» Texto de estudo:
Para melhorar os movimentos da mão, começou a pintar quadros, e diz que foi uma terapia que virou profissão. Assim se concretizou mais uma etapa na trajetória de um homem, que encontrou na paraplegia a porta que abriu o caminho para a pintura e que fez crescer seu lado humano, sua sensibilidade e a percepção pela beleza das coisas e das pessoas. Expôs seus trabalhos durante 6 anos na Praça da República, em galerias importantes da cidade de São Paulo e também em clubes e salões.
Pecci escreveu sete livros, são eles:
“Minha Profissão é Andar” (1980 – Editora Summus), uma verdadeira cartilha de reintegração, que tem ajudado diversos deficientes físicos a reorganizarem suas vidas, segue um trecho de suas reflexões: “Meu andar não faz pegadas no chão, mas deixa marcas nas alturas do buscar, do aprender, do realizar. Meu andar agora é renascer aquisições da existência; acrescentar-me; evoluir.”;
“Existência” (1984 – Editora Summus), coletânea de crônicas e poesias que falam da vida e de seus personagens;
“O Ramo de Hortênsias” (1987), um romance de uma garota de 15 anos que se apaixona por um homem de 40, jardineiro de sua própria casa;
“Vinicius Sem Ponto Final” (1994 – Editora Saraiva), remontagem do cotidiano do poeta Vinicius de Moraes;
“Cyngela e o Peixe Cor de Sol” (1985-Ibep), um conto infanto-juvenil;
“Toquinho 30 anos de Música” (1996 – Editora Maltese), um relato da carreira do violonista e compositor;
“Velejando a Vida” (1998 – Editora Saraiva) que conta a história do nascimento de sua filha Marina.

» Tarefa proposta A:
Responda às perguntas com base no texto sobre Pecci:
(i) Durante quantos anos Pecci expôs seus trabalhos na Praça da República?
(ii) Qual editora publicou "Toquinho 30 anos de Música"?
(iii) O que conta o livro "Velejando a Vida"?
» Tarefa proposta B:
Transcreva do texto sobre Pecci tudo o que vai de "Para melhorar os" até "clubes e salões.".

[Entradas de dados]
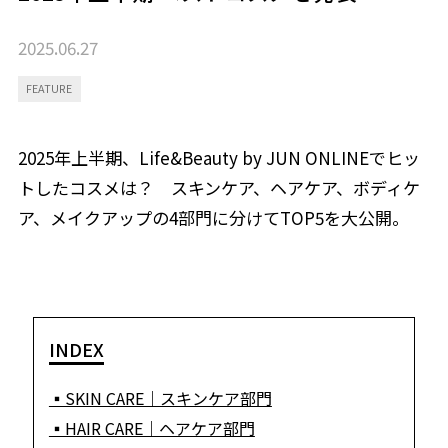
2025.06.27
FEATURE
2025年上半期、Life&Beauty by JUN ONLINEでヒッ
トしたコスメは？ スキンケア、ヘアケア、ボディケ
ア、メイクアップの4部門に分けてTOP5を大公開。
INDEX
▪SKIN CARE｜スキンケア部門
▪HAIR CARE｜ヘアケア部門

» Sua solução A:
(i) Durante 6 anos.
(ii) A Editora Maltese.
(iii) A história do nascimento de sua filha Marina.

» Sua solução B:
Para melhorar os movimentos da mão, começou a pintar quadros, e diz que foi uma terapia que virou profissão. Assim se concretizou mais uma etapa na trajetória de um homem, que encontrou na paraplegia a porta que abriu o caminho para a pintura e que fez crescer seu lado humano, sua sensibilidade e a percepção pela beleza das coisas e das pessoas. Expôs seus trabalhos durante 6 anos na Praça da República, em galerias importantes da cidade de São Paulo e também em clubes e salões.